Each entry below is to be reproduced exactly, though any pictures it holds must be omitted.

◆ Records supplied ◆
..........
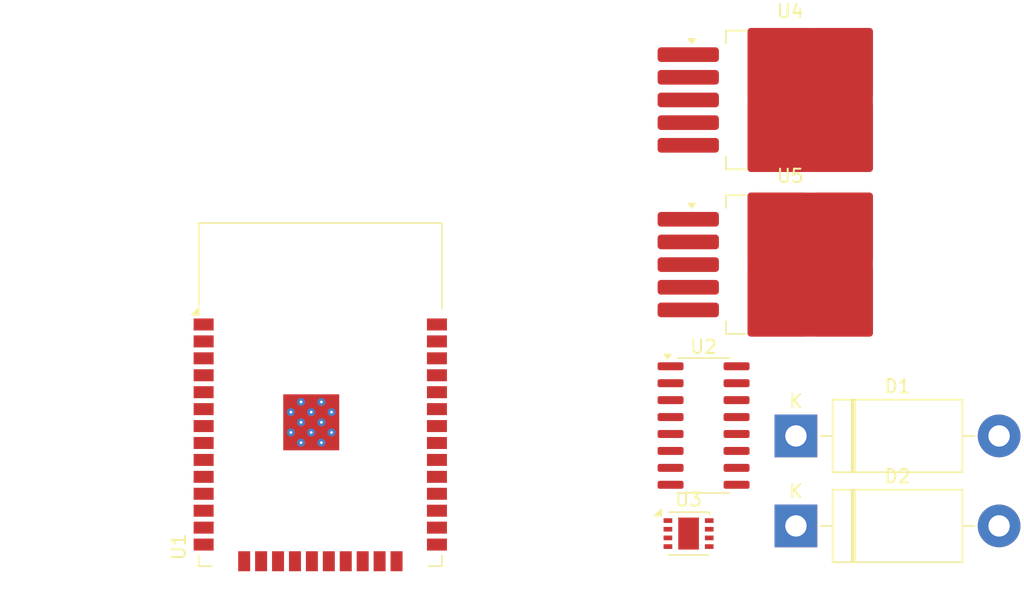
<source format=kicad_pcb>
(kicad_pcb
	(version 20240108)
	(generator "pcbnew")
	(generator_version "8.0")
	(general
		(thickness 1.6)
		(legacy_teardrops no)
	)
	(paper "A4")
	(layers
		(0 "F.Cu" signal)
		(31 "B.Cu" signal)
		(32 "B.Adhes" user "B.Adhesive")
		(33 "F.Adhes" user "F.Adhesive")
		(34 "B.Paste" user)
		(35 "F.Paste" user)
		(36 "B.SilkS" user "B.Silkscreen")
		(37 "F.SilkS" user "F.Silkscreen")
		(38 "B.Mask" user)
		(39 "F.Mask" user)
		(40 "Dwgs.User" user "User.Drawings")
		(41 "Cmts.User" user "User.Comments")
		(42 "Eco1.User" user "User.Eco1")
		(43 "Eco2.User" user "User.Eco2")
		(44 "Edge.Cuts" user)
		(45 "Margin" user)
		(46 "B.CrtYd" user "B.Courtyard")
		(47 "F.CrtYd" user "F.Courtyard")
		(48 "B.Fab" user)
		(49 "F.Fab" user)
		(50 "User.1" user)
		(51 "User.2" user)
		(52 "User.3" user)
		(53 "User.4" user)
		(54 "User.5" user)
		(55 "User.6" user)
		(56 "User.7" user)
		(57 "User.8" user)
		(58 "User.9" user)
	)
	(setup
		(pad_to_mask_clearance 0)
		(allow_soldermask_bridges_in_footprints no)
		(pcbplotparams
			(layerselection 0x00010fc_ffffffff)
			(plot_on_all_layers_selection 0x0000000_00000000)
			(disableapertmacros no)
			(usegerberextensions no)
			(usegerberattributes yes)
			(usegerberadvancedattributes yes)
			(creategerberjobfile yes)
			(dashed_line_dash_ratio 12.000000)
			(dashed_line_gap_ratio 3.000000)
			(svgprecision 4)
			(plotframeref no)
			(viasonmask no)
			(mode 1)
			(useauxorigin no)
			(hpglpennumber 1)
			(hpglpenspeed 20)
			(hpglpendiameter 15.000000)
			(pdf_front_fp_property_popups yes)
			(pdf_back_fp_property_popups yes)
			(dxfpolygonmode yes)
			(dxfimperialunits yes)
			(dxfusepcbnewfont yes)
			(psnegative no)
			(psa4output no)
			(plotreference yes)
			(plotvalue yes)
			(plotfptext yes)
			(plotinvisibletext no)
			(sketchpadsonfab no)
			(subtractmaskfromsilk no)
			(outputformat 1)
			(mirror no)
			(drillshape 1)
			(scaleselection 1)
			(outputdirectory "")
		)
	)
	(net 0 "")
	(net 1 "Net-(U1-GND-Pad1)")
	(net 2 "unconnected-(U1-SHD{slash}SD2-Pad17)")
	(net 3 "unconnected-(U1-TXD0{slash}IO1-Pad35)")
	(net 4 "unconnected-(U1-IO2-Pad24)")
	(net 5 "unconnected-(U1-IO4-Pad26)")
	(net 6 "unconnected-(U1-IO17-Pad28)")
	(net 7 "unconnected-(U1-SENSOR_VP-Pad4)")
	(net 8 "unconnected-(U1-IO27-Pad12)")
	(net 9 "unconnected-(U1-SENSOR_VN-Pad5)")
	(net 10 "unconnected-(U1-IO18-Pad30)")
	(net 11 "unconnected-(U1-IO35-Pad7)")
	(net 12 "unconnected-(U1-SDI{slash}SD1-Pad22)")
	(net 13 "unconnected-(U1-EN-Pad3)")
	(net 14 "unconnected-(U1-IO22-Pad36)")
	(net 15 "unconnected-(U1-IO16-Pad27)")
	(net 16 "unconnected-(U1-IO26-Pad11)")
	(net 17 "unconnected-(U1-SWP{slash}SD3-Pad18)")
	(net 18 "unconnected-(U1-SCK{slash}CLK-Pad20)")
	(net 19 "unconnected-(U1-IO13-Pad16)")
	(net 20 "unconnected-(U1-IO15-Pad23)")
	(net 21 "unconnected-(U1-IO34-Pad6)")
	(net 22 "unconnected-(U1-IO14-Pad13)")
	(net 23 "unconnected-(U1-IO12-Pad14)")
	(net 24 "unconnected-(U1-NC-Pad32)")
	(net 25 "unconnected-(U1-SCS{slash}CMD-Pad19)")
	(net 26 "unconnected-(U1-IO25-Pad10)")
	(net 27 "unconnected-(U1-IO0-Pad25)")
	(net 28 "unconnected-(U1-IO23-Pad37)")
	(net 29 "unconnected-(U1-IO32-Pad8)")
	(net 30 "unconnected-(U1-IO5-Pad29)")
	(net 31 "unconnected-(U1-IO19-Pad31)")
	(net 32 "unconnected-(U1-VDD-Pad2)")
	(net 33 "unconnected-(U1-RXD0{slash}IO3-Pad34)")
	(net 34 "unconnected-(U1-SDO{slash}SD0-Pad21)")
	(net 35 "unconnected-(U1-IO33-Pad9)")
	(net 36 "unconnected-(U1-IO21-Pad33)")
	(net 37 "unconnected-(U2-UD+-Pad5)")
	(net 38 "unconnected-(U2-VCC-Pad16)")
	(net 39 "unconnected-(U2-R232-Pad15)")
	(net 40 "unconnected-(U2-NC-Pad8)")
	(net 41 "unconnected-(U2-UD--Pad6)")
	(net 42 "unconnected-(U2-GND-Pad1)")
	(net 43 "unconnected-(U2-~{DSR}-Pad10)")
	(net 44 "unconnected-(U2-~{CTS}-Pad9)")
	(net 45 "unconnected-(U2-V3-Pad4)")
	(net 46 "unconnected-(U2-RXD-Pad3)")
	(net 47 "unconnected-(U2-NC-Pad7)")
	(net 48 "unconnected-(U2-~{RTS}-Pad14)")
	(net 49 "unconnected-(U2-~{RI}-Pad11)")
	(net 50 "unconnected-(U2-~{DTR}-Pad13)")
	(net 51 "unconnected-(U2-~{DCD}-Pad12)")
	(net 52 "unconnected-(U2-TXD-Pad2)")
	(net 53 "unconnected-(U3-CANL-Pad6)")
	(net 54 "unconnected-(U3-GND-Pad2)")
	(net 55 "unconnected-(U3-CANH-Pad7)")
	(net 56 "unconnected-(U3-RXD-Pad4)")
	(net 57 "unconnected-(U3-S-Pad8)")
	(net 58 "unconnected-(U3-GND-Pad9)")
	(net 59 "unconnected-(U3-VIO-Pad5)")
	(net 60 "unconnected-(U3-TXD-Pad1)")
	(net 61 "Net-(D1-K)")
	(net 62 "GND")
	(net 63 "Net-(D2-K)")
	(net 64 "+5V")
	(net 65 "+12V")
	(net 66 "+3.3V")
	(footprint "Diode_THT:D_DO-201AD_P15.24mm_Horizontal" (layer "F.Cu") (at 175.1584 101.8096))
	(footprint "Diode_THT:D_DO-201AD_P15.24mm_Horizontal" (layer "F.Cu") (at 175.1584 108.5596))
	(footprint "Package_TO_SOT_SMD:TO-263-5_TabPin3" (layer "F.Cu") (at 174.731 76.609))
	(footprint "RF_Module:ESP32-WROOM-32" (layer "F.Cu") (at 139.481 101.699))
	(footprint "Package_TO_SOT_SMD:TO-263-5_TabPin3" (layer "F.Cu") (at 174.731 88.959))
	(footprint "Package_DFN_QFN:DFN-8-1EP_3x3mm_P0.65mm_EP1.55x2.4mm" (layer "F.Cu") (at 167.106 109.134))
	(footprint "Package_SO:SOIC-16_3.9x9.9mm_P1.27mm" (layer "F.Cu") (at 168.231 101.029))
)

</source>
..........
◆ Written response ◆
<source format=kicad_pcb>
(kicad_pcb
	(version 20240108)
	(generator "pcbnew")
	(generator_version "8.0")
	(general
		(thickness 1.6)
		(legacy_teardrops no)
	)
	(paper "A4")
	(layers
		(0 "F.Cu" signal)
		(31 "B.Cu" signal)
		(32 "B.Adhes" user "B.Adhesive")
		(33 "F.Adhes" user "F.Adhesive")
		(34 "B.Paste" user)
		(35 "F.Paste" user)
		(36 "B.SilkS" user "B.Silkscreen")
		(37 "F.SilkS" user "F.Silkscreen")
		(38 "B.Mask" user)
		(39 "F.Mask" user)
		(40 "Dwgs.User" user "User.Drawings")
		(41 "Cmts.User" user "User.Comments")
		(42 "Eco1.User" user "User.Eco1")
		(43 "Eco2.User" user "User.Eco2")
		(44 "Edge.Cuts" user)
		(45 "Margin" user)
		(46 "B.CrtYd" user "B.Courtyard")
		(47 "F.CrtYd" user "F.Courtyard")
		(48 "B.Fab" user)
		(49 "F.Fab" user)
		(50 "User.1" user)
		(51 "User.2" user)
		(52 "User.3" user)
		(53 "User.4" user)
		(54 "User.5" user)
		(55 "User.6" user)
		(56 "User.7" user)
		(57 "User.8" user)
		(58 "User.9" user)
	)
	(setup
		(pad_to_mask_clearance 0)
		(allow_soldermask_bridges_in_footprints no)
		(pcbplotparams
			(layerselection 0x00010fc_ffffffff)
			(plot_on_all_layers_selection 0x0000000_00000000)
			(disableapertmacros no)
			(usegerberextensions no)
			(usegerberattributes yes)
			(usegerberadvancedattributes yes)
			(creategerberjobfile yes)
			(dashed_line_dash_ratio 12.000000)
			(dashed_line_gap_ratio 3.000000)
			(svgprecision 4)
			(plotframeref no)
			(viasonmask no)
			(mode 1)
			(useauxorigin no)
			(hpglpennumber 1)
			(hpglpenspeed 20)
			(hpglpendiameter 15.000000)
			(pdf_front_fp_property_popups yes)
			(pdf_back_fp_property_popups yes)
			(dxfpolygonmode yes)
			(dxfimperialunits yes)
			(dxfusepcbnewfont yes)
			(psnegative no)
			(psa4output no)
			(plotreference yes)
			(plotvalue yes)
			(plotfptext yes)
			(plotinvisibletext no)
			(sketchpadsonfab no)
			(subtractmaskfromsilk no)
			(outputformat 1)
			(mirror no)
			(drillshape 1)
			(scaleselection 1)
			(outputdirectory "")
		)
	)
	(net 0 "")
	(net 1 "Net-(U1-GND-Pad1)")
	(net 2 "unconnected-(U1-SHD{slash}SD2-Pad17)")
	(net 3 "unconnected-(U1-TXD0{slash}IO1-Pad35)")
	(net 4 "unconnected-(U1-IO2-Pad24)")
	(net 5 "unconnected-(U1-IO4-Pad26)")
	(net 6 "unconnected-(U1-IO17-Pad28)")
	(net 7 "unconnected-(U1-SENSOR_VP-Pad4)")
	(net 8 "unconnected-(U1-IO27-Pad12)")
	(net 9 "unconnected-(U1-SENSOR_VN-Pad5)")
	(net 10 "unconnected-(U1-IO18-Pad30)")
	(net 11 "unconnected-(U1-IO35-Pad7)")
	(net 12 "unconnected-(U1-SDI{slash}SD1-Pad22)")
	(net 13 "unconnected-(U1-EN-Pad3)")
	(net 14 "unconnected-(U1-IO22-Pad36)")
	(net 15 "unconnected-(U1-IO16-Pad27)")
	(net 16 "unconnected-(U1-IO26-Pad11)")
	(net 17 "unconnected-(U1-SWP{slash}SD3-Pad18)")
	(net 18 "unconnected-(U1-SCK{slash}CLK-Pad20)")
	(net 19 "unconnected-(U1-IO13-Pad16)")
	(net 20 "unconnected-(U1-IO15-Pad23)")
	(net 21 "unconnected-(U1-IO34-Pad6)")
	(net 22 "unconnected-(U1-IO14-Pad13)")
	(net 23 "unconnected-(U1-IO12-Pad14)")
	(net 24 "unconnected-(U1-NC-Pad32)")
	(net 25 "unconnected-(U1-SCS{slash}CMD-Pad19)")
	(net 26 "unconnected-(U1-IO25-Pad10)")
	(net 27 "unconnected-(U1-IO0-Pad25)")
	(net 28 "unconnected-(U1-IO23-Pad37)")
	(net 29 "unconnected-(U1-IO32-Pad8)")
	(net 30 "unconnected-(U1-IO5-Pad29)")
	(net 31 "unconnected-(U1-IO19-Pad31)")
	(net 32 "unconnected-(U1-VDD-Pad2)")
	(net 33 "unconnected-(U1-RXD0{slash}IO3-Pad34)")
	(net 34 "unconnected-(U1-SDO{slash}SD0-Pad21)")
	(net 35 "unconnected-(U1-IO33-Pad9)")
	(net 36 "unconnected-(U1-IO21-Pad33)")
	(net 37 "unconnected-(U2-UD+-Pad5)")
	(net 38 "unconnected-(U2-VCC-Pad16)")
	(net 39 "unconnected-(U2-R232-Pad15)")
	(net 40 "unconnected-(U2-NC-Pad8)")
	(net 41 "unconnected-(U2-UD--Pad6)")
	(net 42 "unconnected-(U2-GND-Pad1)")
	(net 43 "unconnected-(U2-~{DSR}-Pad10)")
	(net 44 "unconnected-(U2-~{CTS}-Pad9)")
	(net 45 "unconnected-(U2-V3-Pad4)")
	(net 46 "unconnected-(U2-RXD-Pad3)")
	(net 47 "unconnected-(U2-NC-Pad7)")
	(net 48 "unconnected-(U2-~{RTS}-Pad14)")
	(net 49 "unconnected-(U2-~{RI}-Pad11)")
	(net 50 "unconnected-(U2-~{DTR}-Pad13)")
	(net 51 "unconnected-(U2-~{DCD}-Pad12)")
	(net 52 "unconnected-(U2-TXD-Pad2)")
	(net 53 "unconnected-(U3-CANL-Pad6)")
	(net 54 "unconnected-(U3-GND-Pad2)")
	(net 55 "unconnected-(U3-CANH-Pad7)")
	(net 56 "unconnected-(U3-RXD-Pad4)")
	(net 57 "unconnected-(U3-S-Pad8)")
	(net 58 "unconnected-(U3-GND-Pad9)")
	(net 59 "unconnected-(U3-VIO-Pad5)")
	(net 60 "unconnected-(U3-TXD-Pad1)")
	(net 61 "Net-(D1-K)")
	(net 62 "GND")
	(net 63 "Net-(D2-K)")
	(net 64 "+5V")
	(net 65 "+12V")
	(net 66 "+3.3V")
	(footprint "Diode_THT:D_DO-201AD_P15.24mm_Horizontal" (layer "F.Cu") (at 175.1584 101.8096))
	(footprint "Diode_THT:D_DO-201AD_P15.24mm_Horizontal" (layer "F.Cu") (at 175.1584 108.5596))
	(footprint "Package_TO_SOT_SMD:TO-263-5_TabPin3" (layer "F.Cu") (at 174.731 76.609))
	(footprint "RF_Module:ESP32-WROOM-32" (layer "F.Cu") (at 139.481 101.699))
	(footprint "Package_TO_SOT_SMD:TO-263-5_TabPin3" (layer "F.Cu") (at 174.731 88.959))
	(footprint "Package_DFN_QFN:DFN-8-1EP_3x3mm_P0.65mm_EP1.55x2.4mm" (layer "F.Cu") (at 167.106 109.134))
	(footprint "Package_SO:SOIC-16_3.9x9.9mm_P1.27mm" (layer "F.Cu") (at 168.231 101.029))
)

</source>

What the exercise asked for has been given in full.